吉田茂といえば、リベラルな英米派のイメージがあるが、自他共に認める中国専門家であり、日本単独ではなく、英米と協調して中国に軍事介入すべきと内閣や英国に繰り返し提言した「強硬派」だったようだ。当然、その貴族意識から頑迷な反共主義者であるだけでなく、アメリカに典型的な理想主義的なリベラルを嫌い侮り、軍事力を背景とした力の外交を信奉していた。反動保守といえるだろうが、皇道派のような求心性のない保守の人だったようだ。

外務省次官を務めた後は、英国大使となり、断らなければ米国大使にもなっていたのに、吉田茂は英語ができなかったらしい。吉田を高く評価し、友人として接したアメリカのジョセフ・グルー駐日大使は、英国大使に決まったとき、吉田の能力について、以下のような忌憚のない意見を述べている。

吉田には、英国で信望を集めるような人間的な特質に欠ける。英語の理解力や表現力に大きく劣る。そのせいか、何を言いたいのかよくわからないときがある。英国人の率直さを理解する弾力性に欠ける、などだ。その通りに思っていたとすれば、いったい、グルーは吉田の何を高く評価したのだろうかと首を捻ってしまう。

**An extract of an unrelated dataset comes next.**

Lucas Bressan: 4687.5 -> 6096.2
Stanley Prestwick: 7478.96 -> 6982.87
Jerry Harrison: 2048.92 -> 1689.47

吉田の「英米協調」路線の対象となった英国外交官たちには、当初吉田は、「特に個性を感じさせない、弱気な印象の人物」に過ぎなかったが、やがて吉田の熱心な日本との宥和交渉につきあううちに、「最低のへま男、よくいっても相手にせず放っておくべき男」にまで、その評価は下落する。そのきっかけになったのは、吉田による日英交渉がほとんど何の進展も見られなかったのに、日本本国向けに、「無内容でもいいから、何か良き方向に進展中だ」という書き付けを吉田がねだったからだ。

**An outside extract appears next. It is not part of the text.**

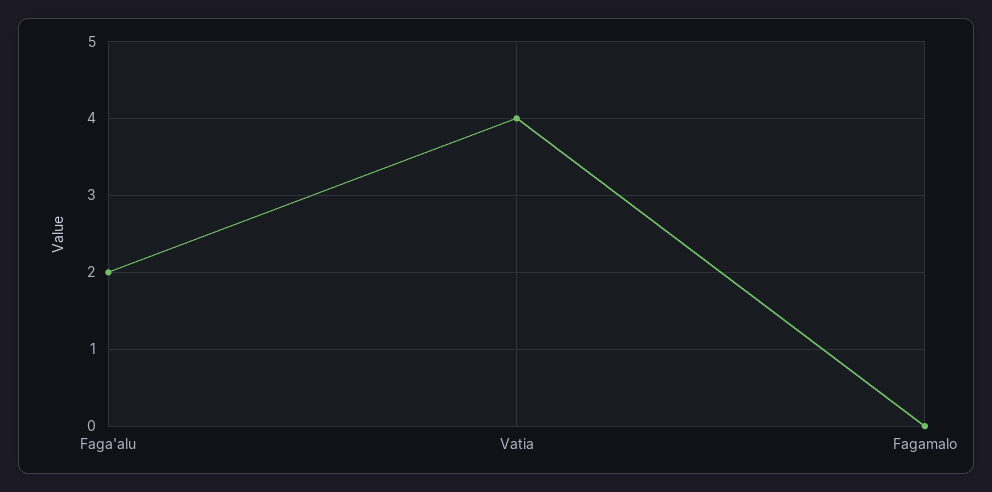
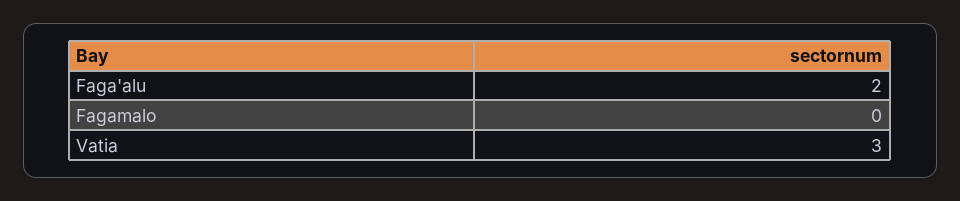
Vatia: 4 -> 3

にもかかわらず、欧米の外交担当者が吉田の言葉に耳を傾けたのは、傾けざるを得なかったのは、吉田が大日本帝国を対外的に代表する外交官であったからだ。終始、本当に代表しているのか、英国側から疑念をもたれていたようだが。欧米から見れば、手前勝手で的外れなために空回りばかりだった吉田の「日英宥和交渉」はいったん立ち消えになったが、日支事変が起きるや、あれほどバカにしていた吉田提案に英国はあわてて乗ろうとする。ナチスドイツと宥和して、ヨーロッパ侵略の道を開いた過ちを英国は日本に対しても行おうとしていたわけだ。

「一部の軍国主義者」によって、亡国的な戦争に突入していった日本という理解が実に皮相に思えてくる。この言説は、吉田が繰り返し欧米の外交担当者に説いていたところであり、吉田自身が終生信じ続けていたものだ。「一部の軍国主義者」と同一の中国の植民地化を目的に邁進した吉田茂の主張を、戦後の中国が採用することになるのは皮肉なことだ。

職業的な能力に劣り、人間的な魅力に乏しく、その認識は時代遅れ、当然、自らが立てた見通しは次々にはずれるが、それは政府首脳や官僚に「決断力がなく」、欧米に対しては「説明下手だから」うまくいかなかったのだ、とまったく反省しない、まことに困った人。それが吉田茂なのだ。ここまで、読んできて、そう理解するしかない。

しかし、下巻をひもとくことなくBOOK OFに売った人とは違って、俺にはおもしろい。そんな「愚かしい」とさえいえる人物の評伝を、なぜジョン・ダワーが書いたのか、吉田茂ほど思い入れることが困難な人物も珍しいのに。もしかしてこの先に何か思わぬ逆転があるのか、政治家・吉田茂はまた別なのか。「その時代」において、吉田茂は何を代表し、何の典型だったのか、先の読めない迷路を進むようで、おもしろいのだ。

「バカヤロー解散」など、狷介な吉田には暴言失言が多いが、南原繁東大総長の「非武装中立論」に対して、「曲学阿世の徒」と非難した発言も有名だ。実は、この発言の元は、「曲学阿民」だったらしい。愚民視が当然であるほどの強烈な貴族意識の持ち主が、「リベラル」なGHQが指導する「民主日本」の首相になるという巡り合わせ。頭を抱えるアメリカの図が下巻のハイライトなのかもしれない。興味津々である。